## What to work on
Please return every record exactly, with no pictures included.

## Records to use
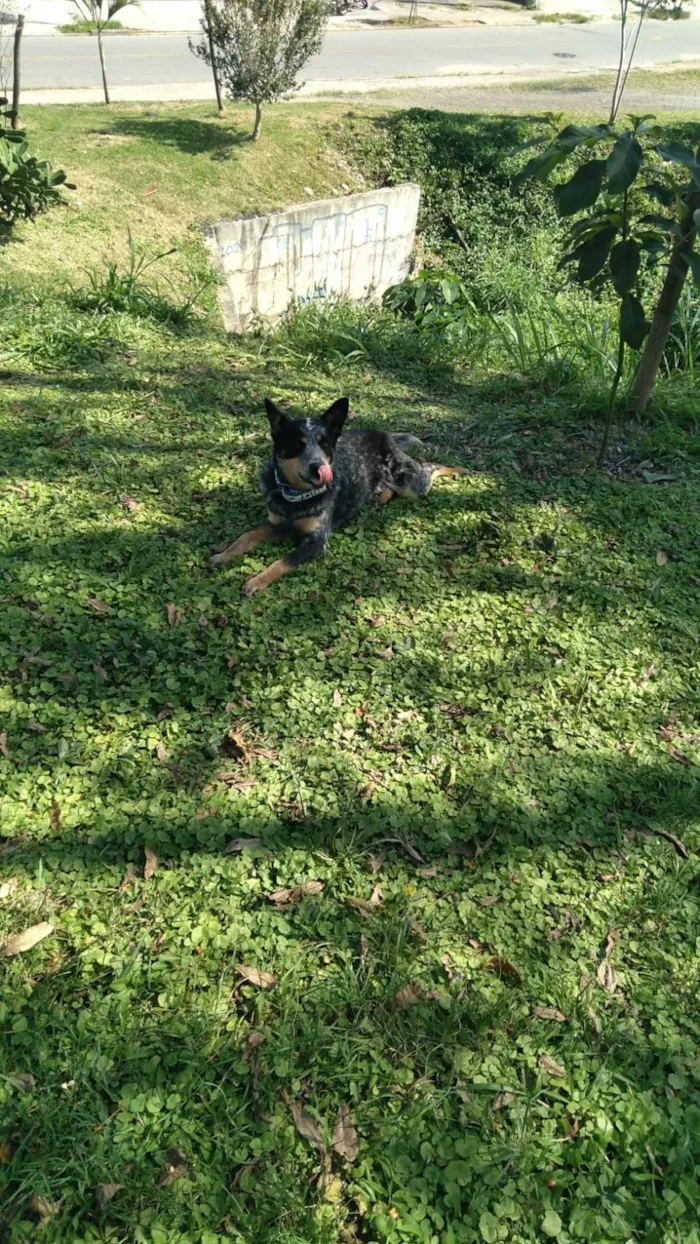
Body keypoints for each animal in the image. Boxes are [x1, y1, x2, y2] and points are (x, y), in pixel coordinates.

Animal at [211, 398, 467, 592]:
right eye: (297, 444)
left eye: (324, 444)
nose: (318, 466)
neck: (296, 498)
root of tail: (383, 434)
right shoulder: (275, 524)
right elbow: (245, 537)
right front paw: (222, 556)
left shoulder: (316, 542)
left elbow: (282, 561)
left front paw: (257, 580)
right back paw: (381, 496)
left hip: (412, 484)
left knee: (430, 467)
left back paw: (461, 470)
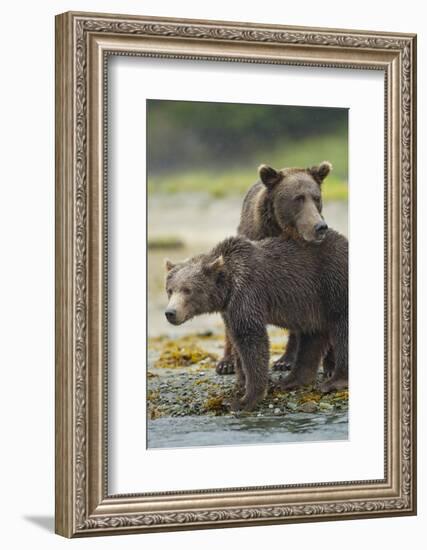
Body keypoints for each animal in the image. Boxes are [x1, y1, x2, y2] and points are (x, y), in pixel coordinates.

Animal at [166, 231, 350, 412]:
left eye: (188, 290)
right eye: (170, 290)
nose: (170, 312)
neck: (228, 287)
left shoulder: (247, 293)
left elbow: (252, 340)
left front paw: (246, 399)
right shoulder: (229, 309)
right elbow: (237, 342)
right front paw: (241, 383)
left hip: (332, 282)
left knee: (341, 329)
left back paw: (334, 381)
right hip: (312, 303)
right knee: (311, 337)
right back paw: (290, 381)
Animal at [217, 161, 334, 380]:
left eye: (316, 197)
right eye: (298, 198)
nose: (320, 227)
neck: (282, 231)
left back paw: (286, 359)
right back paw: (225, 363)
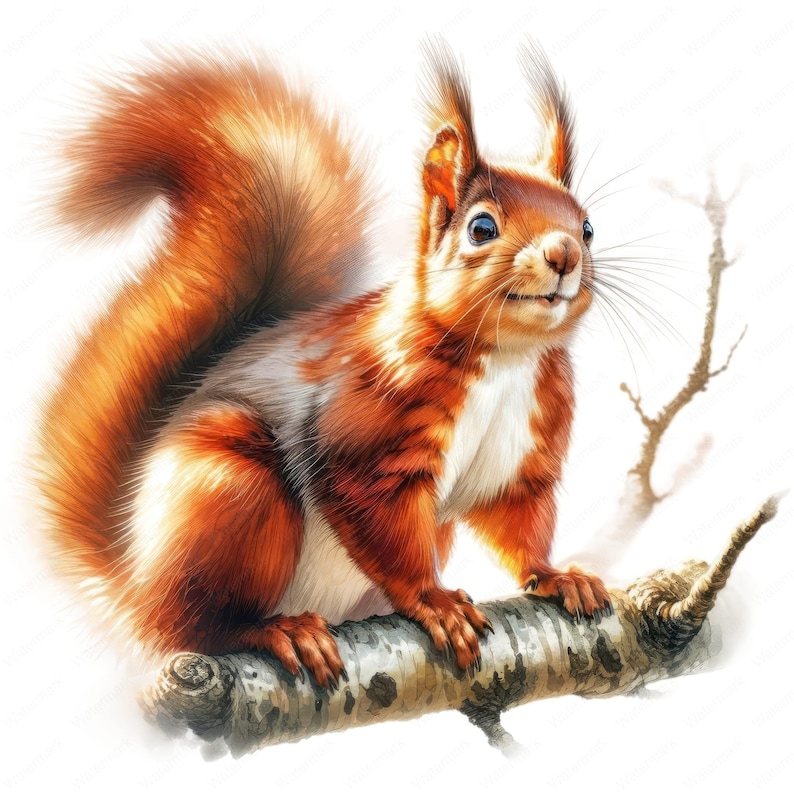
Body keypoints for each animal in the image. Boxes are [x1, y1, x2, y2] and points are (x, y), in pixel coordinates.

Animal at [35, 43, 610, 688]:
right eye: (481, 227)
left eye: (588, 225)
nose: (564, 254)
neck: (506, 361)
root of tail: (133, 585)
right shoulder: (365, 426)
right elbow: (376, 518)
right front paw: (434, 601)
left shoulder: (523, 455)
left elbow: (517, 520)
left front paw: (559, 576)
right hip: (229, 492)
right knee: (190, 627)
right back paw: (273, 630)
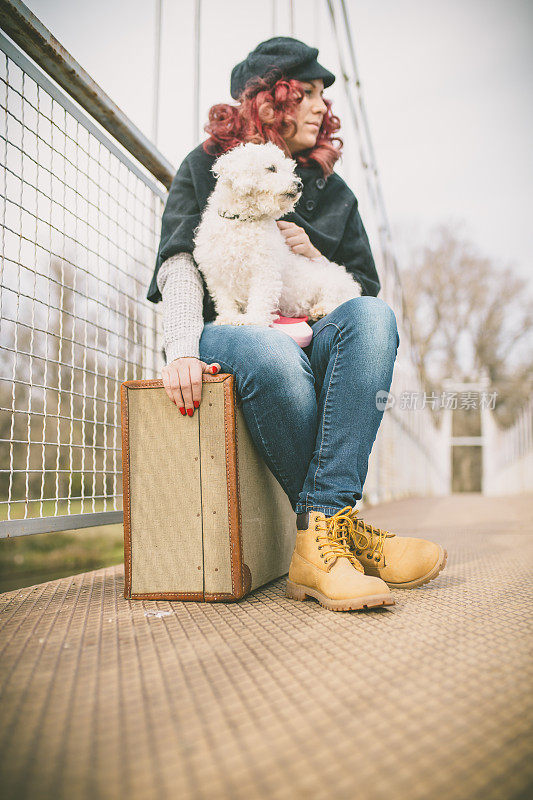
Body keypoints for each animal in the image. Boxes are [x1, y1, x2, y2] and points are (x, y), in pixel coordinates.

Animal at [191, 141, 362, 324]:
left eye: (290, 169)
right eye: (272, 168)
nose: (299, 185)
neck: (242, 221)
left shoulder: (265, 270)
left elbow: (260, 298)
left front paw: (253, 319)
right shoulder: (217, 275)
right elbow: (225, 301)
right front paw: (229, 318)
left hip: (335, 284)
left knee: (338, 299)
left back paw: (322, 309)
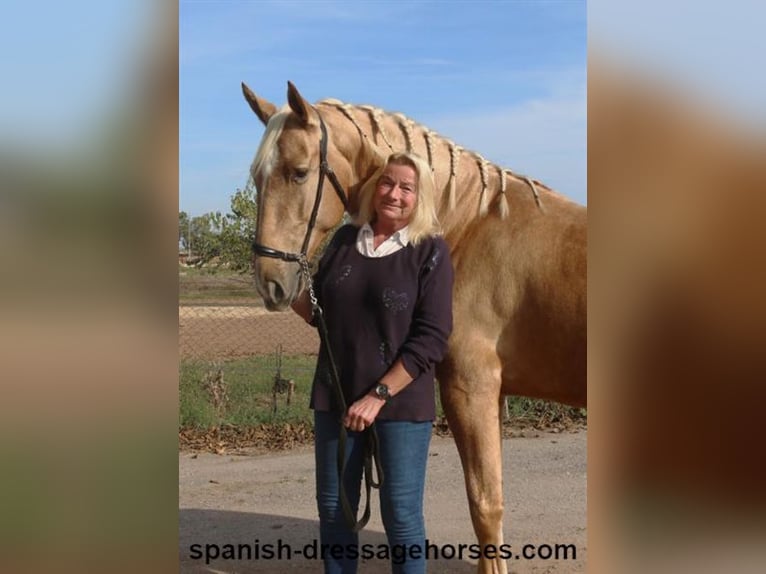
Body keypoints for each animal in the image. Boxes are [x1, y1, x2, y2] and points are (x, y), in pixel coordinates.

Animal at [242, 82, 588, 574]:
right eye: (257, 176)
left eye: (299, 172)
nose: (270, 282)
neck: (469, 224)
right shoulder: (489, 394)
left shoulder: (471, 388)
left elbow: (485, 504)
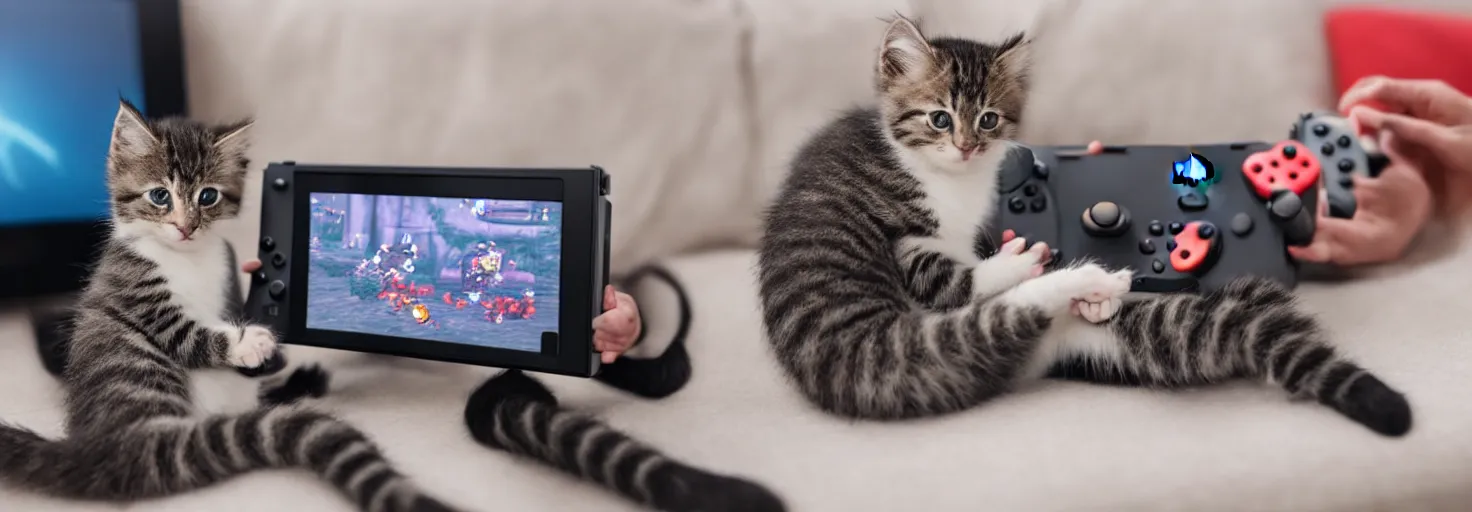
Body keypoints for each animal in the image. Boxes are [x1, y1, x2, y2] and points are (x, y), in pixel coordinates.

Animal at [0, 100, 456, 512]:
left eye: (208, 196)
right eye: (160, 196)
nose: (186, 226)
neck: (188, 258)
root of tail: (92, 453)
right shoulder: (141, 294)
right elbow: (187, 334)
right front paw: (250, 342)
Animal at [759, 18, 1413, 438]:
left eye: (988, 120)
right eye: (940, 119)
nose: (968, 146)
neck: (944, 174)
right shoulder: (906, 239)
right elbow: (960, 279)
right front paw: (1015, 258)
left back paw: (1099, 296)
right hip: (908, 351)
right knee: (1000, 311)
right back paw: (1078, 276)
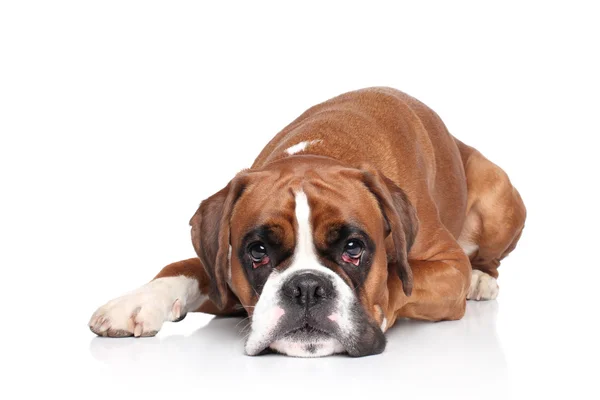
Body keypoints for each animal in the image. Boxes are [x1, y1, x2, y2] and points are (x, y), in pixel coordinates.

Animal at [89, 86, 524, 356]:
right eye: (258, 251)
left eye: (353, 248)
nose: (307, 288)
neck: (322, 151)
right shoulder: (224, 276)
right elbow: (187, 266)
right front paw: (137, 302)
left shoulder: (448, 266)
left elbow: (397, 279)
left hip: (500, 193)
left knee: (489, 259)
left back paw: (482, 280)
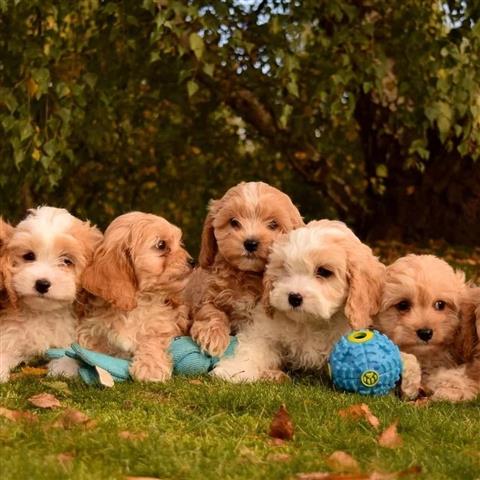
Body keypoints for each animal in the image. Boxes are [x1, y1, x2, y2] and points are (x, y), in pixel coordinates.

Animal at [0, 207, 101, 382]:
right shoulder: (10, 334)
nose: (42, 284)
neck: (42, 313)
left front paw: (63, 368)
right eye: (29, 256)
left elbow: (71, 352)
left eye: (67, 261)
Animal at [78, 213, 192, 382]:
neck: (138, 303)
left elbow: (152, 341)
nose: (192, 261)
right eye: (161, 245)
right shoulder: (89, 329)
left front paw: (150, 368)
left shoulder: (161, 325)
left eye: (180, 242)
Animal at [188, 182, 304, 358]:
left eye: (273, 224)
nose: (250, 243)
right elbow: (211, 311)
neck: (246, 274)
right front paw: (213, 336)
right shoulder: (207, 295)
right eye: (234, 222)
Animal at [212, 221, 384, 382]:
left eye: (324, 271)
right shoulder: (265, 329)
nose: (294, 297)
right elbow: (253, 347)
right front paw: (234, 370)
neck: (310, 322)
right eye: (285, 268)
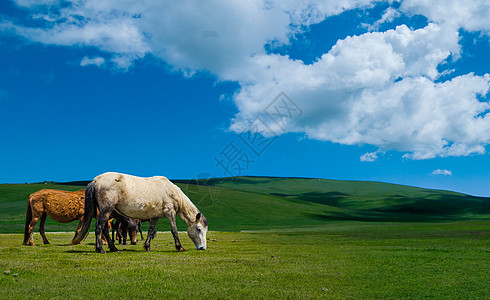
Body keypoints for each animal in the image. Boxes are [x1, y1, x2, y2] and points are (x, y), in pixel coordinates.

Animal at [72, 172, 209, 254]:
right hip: (106, 210)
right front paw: (179, 247)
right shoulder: (170, 212)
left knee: (105, 229)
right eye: (198, 229)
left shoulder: (155, 217)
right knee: (99, 227)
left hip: (106, 212)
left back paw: (113, 248)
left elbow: (150, 231)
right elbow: (174, 230)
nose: (203, 248)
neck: (170, 190)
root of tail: (95, 181)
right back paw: (100, 249)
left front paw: (147, 246)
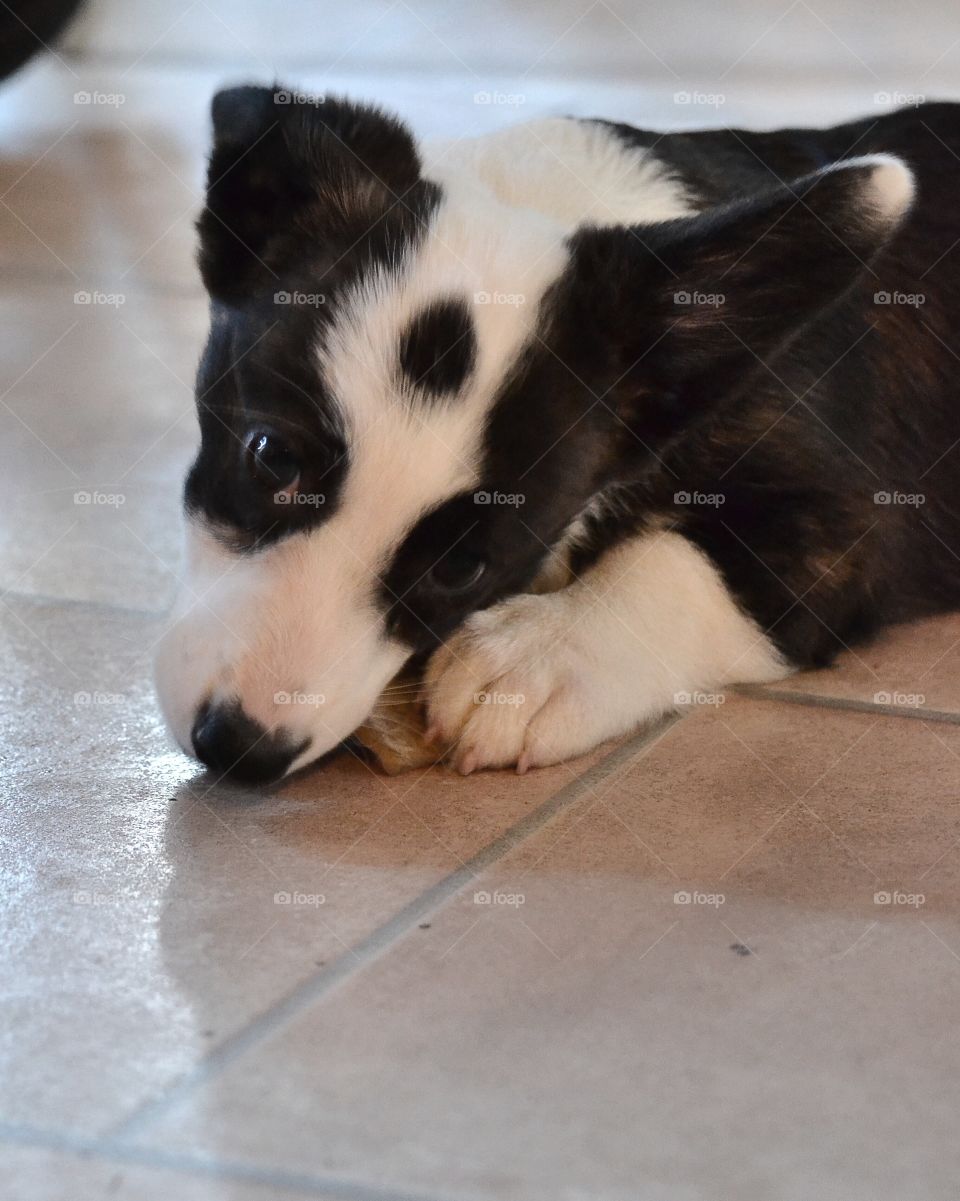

## Written reply
Body keypoints for each animal in the image. Boxes are [x1, y1, x2, y2] and points are (x, y), in pixel coordinates.

Animal at [211, 398, 467, 592]:
right eye: (297, 444)
left eye: (324, 444)
nose: (318, 466)
neck: (296, 498)
root of tail: (383, 434)
right shoulder: (275, 524)
right elbow: (245, 537)
right front paw: (222, 556)
left shoulder: (316, 542)
left elbow: (282, 561)
left front paw: (257, 580)
right back paw: (381, 496)
left hip: (412, 484)
left knee: (430, 467)
left back paw: (461, 470)
Body keypoints for each animal in the image. Boxes are [x1, y1, x2, y2] and points are (x, y), in pixel coordinates.

Animal at [166, 231, 350, 412]:
left eye: (188, 290)
right eye: (170, 290)
nose: (170, 312)
neck: (228, 287)
left shoulder: (247, 293)
left elbow: (252, 340)
left front paw: (246, 399)
right shoulder: (229, 309)
right elbow: (237, 342)
right front paw: (241, 383)
left hip: (332, 282)
left knee: (341, 329)
left back paw: (334, 381)
right hip: (312, 303)
right knee: (311, 337)
right back paw: (290, 381)
Animal at [217, 161, 334, 380]:
left eye: (316, 197)
right eye: (298, 198)
nose: (320, 227)
neck: (282, 231)
left back paw: (286, 359)
right back paw: (225, 363)
Body keypoints for each animal in the image. Boxes are [x1, y1, x2, y2] and points are (x, y), in pixel coordinates.

Animal at [35, 43, 610, 688]:
right eye: (481, 227)
left eye: (588, 225)
nose: (564, 254)
neck: (506, 361)
root of tail: (133, 585)
right shoulder: (365, 426)
right elbow: (376, 518)
right front paw: (434, 601)
left shoulder: (523, 455)
left elbow: (517, 520)
left front paw: (559, 576)
right hip: (229, 492)
right knee: (190, 627)
right back paw: (273, 630)
Body keypoints for each animal in the image. Boxes are [x1, y1, x2, y2] and points are (x, y), in pixel coordinates.

Animal at [191, 141, 362, 324]:
left eye: (290, 169)
right eye: (272, 168)
nose: (299, 185)
neck: (242, 221)
left shoulder: (265, 270)
left elbow: (260, 298)
left front paw: (253, 319)
right shoulder: (217, 275)
right elbow: (225, 301)
right front paw: (229, 318)
left hip: (335, 284)
left knee: (338, 299)
left back paw: (322, 309)
Body keypoints for each animal in the image. Boxes are [x1, y1, x2, y2] and points are (x, y), in pixel coordinates.

Animal at [242, 82, 588, 574]:
right eye: (257, 176)
left eye: (299, 172)
nose: (270, 282)
neck: (469, 224)
right shoulder: (489, 394)
left shoulder: (471, 388)
left elbow: (485, 504)
Body keypoints for each animal in the image. Boxes are [x1, y1, x2, y2] and points are (x, y), in pixel coordinates.

Animal at [0, 100, 456, 512]:
left eye: (208, 196)
right eye: (160, 196)
nose: (186, 226)
neck: (188, 258)
root of tail: (92, 453)
right shoulder: (141, 294)
right elbow: (187, 334)
right front paw: (250, 342)
Animal at [759, 18, 1413, 438]:
left eye: (988, 120)
right eye: (940, 119)
nose: (968, 146)
neck: (944, 174)
right shoulder: (906, 239)
right elbow: (960, 279)
right front paw: (1015, 258)
left back paw: (1099, 296)
right hip: (908, 351)
right knee: (1000, 311)
right back paw: (1078, 276)
Body keypoints for each animal in the image. Boxes are [x1, y1, x2, y2] and points are (x, y), in pixel coordinates.

Animal at [89, 86, 524, 356]:
right eye: (258, 251)
left eye: (353, 248)
nose: (307, 288)
neck: (322, 151)
right shoulder: (224, 276)
right elbow: (187, 266)
right front paw: (137, 302)
left shoulder: (448, 266)
left elbow: (397, 279)
left hip: (500, 193)
left knee: (489, 259)
left back paw: (482, 280)
Body keypoints for each animal in the image. Boxes are [x1, y1, x2, y2] and points are (x, y), in pixel coordinates.

Animal at [0, 207, 101, 382]:
right shoulder: (10, 334)
nose: (42, 284)
neck: (42, 313)
left front paw: (63, 368)
right eye: (29, 256)
left elbow: (71, 352)
left eye: (67, 261)
Animal at [78, 213, 192, 382]:
neck: (138, 303)
left elbow: (152, 341)
nose: (192, 261)
right eye: (161, 245)
right shoulder: (89, 329)
left front paw: (150, 368)
left shoulder: (161, 325)
left eye: (180, 242)
Animal at [188, 182, 304, 358]:
left eye: (273, 224)
nose: (250, 243)
right elbow: (211, 311)
neck: (246, 274)
right front paw: (213, 336)
right shoulder: (207, 295)
right eye: (234, 222)
Animal at [212, 221, 384, 382]:
left eye: (324, 271)
right shoulder: (265, 329)
nose: (294, 297)
right elbow: (253, 347)
right front paw: (234, 370)
neck: (310, 322)
right eye: (285, 268)
Body keypoints for each animal in the image. Boxes are [x1, y1, x2, y2] and points are (x, y), in pixel coordinates.

Animal at [72, 172, 209, 254]:
right hip: (106, 210)
right front paw: (179, 247)
right shoulder: (170, 212)
left knee: (105, 229)
right eye: (198, 229)
left shoulder: (155, 217)
right knee: (99, 227)
left hip: (106, 212)
left back paw: (113, 248)
left elbow: (150, 231)
right elbow: (174, 230)
nose: (203, 248)
neck: (170, 190)
root of tail: (95, 181)
right back paw: (100, 249)
left front paw: (147, 246)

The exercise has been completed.